(DATA PROVIDED):
==========

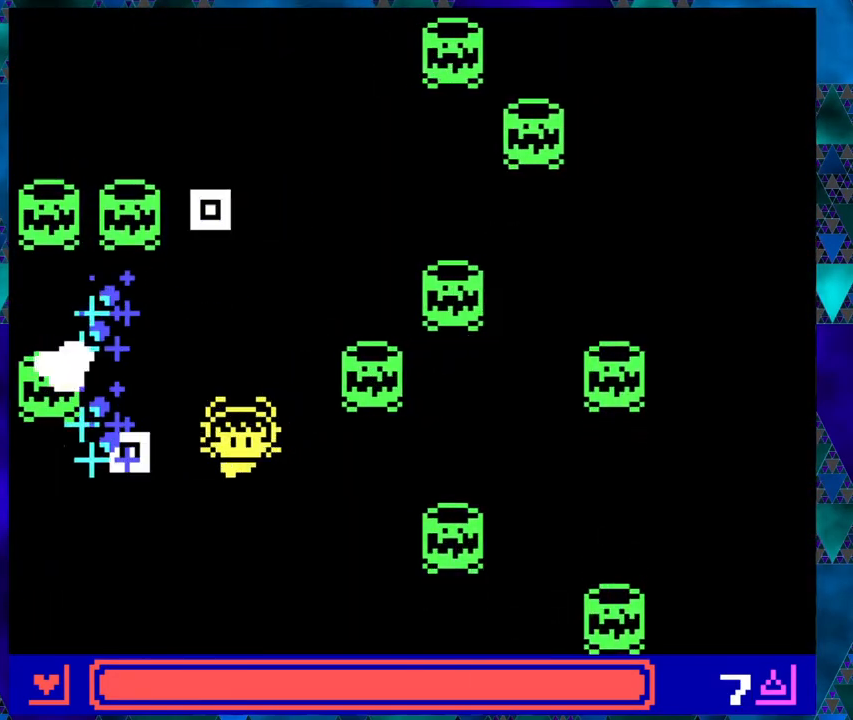
{"buttons": ["DPAD_UP"], "left_stick": "center", "events": [[417, "DPAD_DOWN", "up"], [417, "DPAD_RIGHT", "down"], [500, "DPAD_RIGHT", "up"], [500, "DPAD_UP", "down"]]}
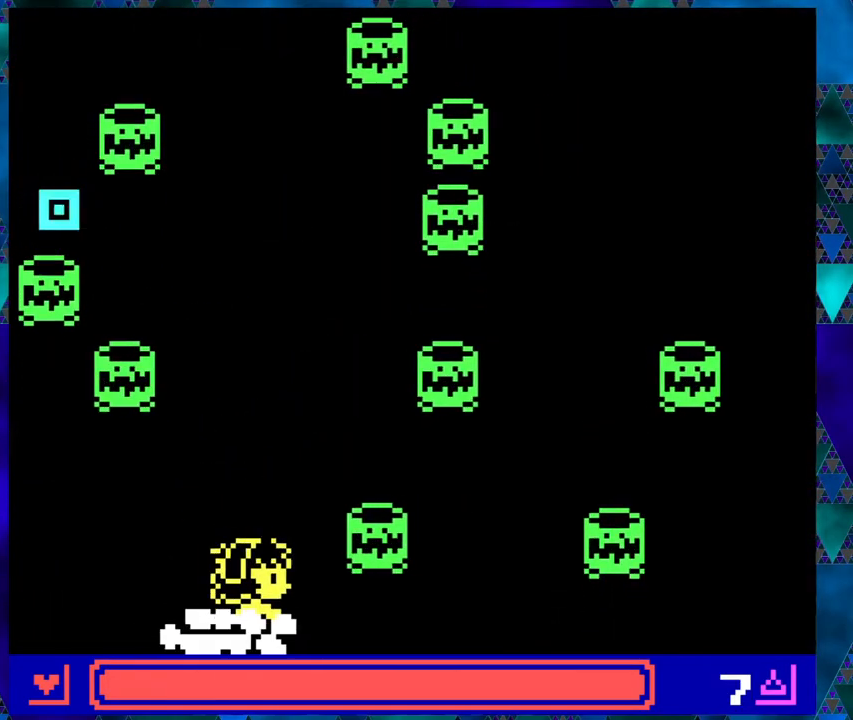
{"buttons": ["DPAD_DOWN", "DPAD_LEFT"], "left_stick": "center", "events": [[33, "DPAD_LEFT", "down"], [83, "DPAD_UP", "up"], [217, "DPAD_UP", "down"], [250, "DPAD_UP", "up"], [283, "DPAD_UP", "down"], [383, "DPAD_UP", "up"], [500, "DPAD_DOWN", "down"]]}
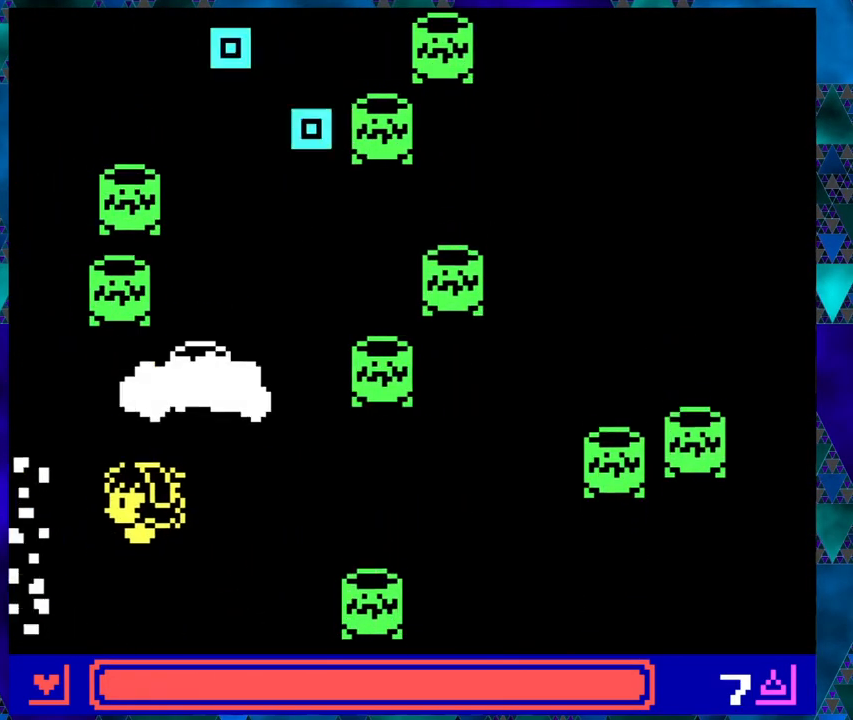
{"buttons": ["DPAD_UP", "DPAD_RIGHT"], "left_stick": "center", "events": [[33, "DPAD_DOWN", "up"], [100, "DPAD_DOWN", "down"], [167, "DPAD_LEFT", "up"], [183, "DPAD_RIGHT", "down"], [400, "DPAD_DOWN", "up"], [450, "DPAD_UP", "down"]]}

==========

(EXERCISE BRIEF): Reproduce the data above without a single change, please, but without its pictures.

(ANSWER SPACE):
{"buttons": ["DPAD_UP"], "left_stick": "center", "events": [[417, "DPAD_DOWN", "up"], [417, "DPAD_RIGHT", "down"], [500, "DPAD_RIGHT", "up"], [500, "DPAD_UP", "down"]]}
{"buttons": ["DPAD_DOWN", "DPAD_LEFT"], "left_stick": "center", "events": [[33, "DPAD_LEFT", "down"], [83, "DPAD_UP", "up"], [217, "DPAD_UP", "down"], [250, "DPAD_UP", "up"], [283, "DPAD_UP", "down"], [383, "DPAD_UP", "up"], [500, "DPAD_DOWN", "down"]]}
{"buttons": ["DPAD_UP", "DPAD_RIGHT"], "left_stick": "center", "events": [[33, "DPAD_DOWN", "up"], [100, "DPAD_DOWN", "down"], [167, "DPAD_LEFT", "up"], [183, "DPAD_RIGHT", "down"], [400, "DPAD_DOWN", "up"], [450, "DPAD_UP", "down"]]}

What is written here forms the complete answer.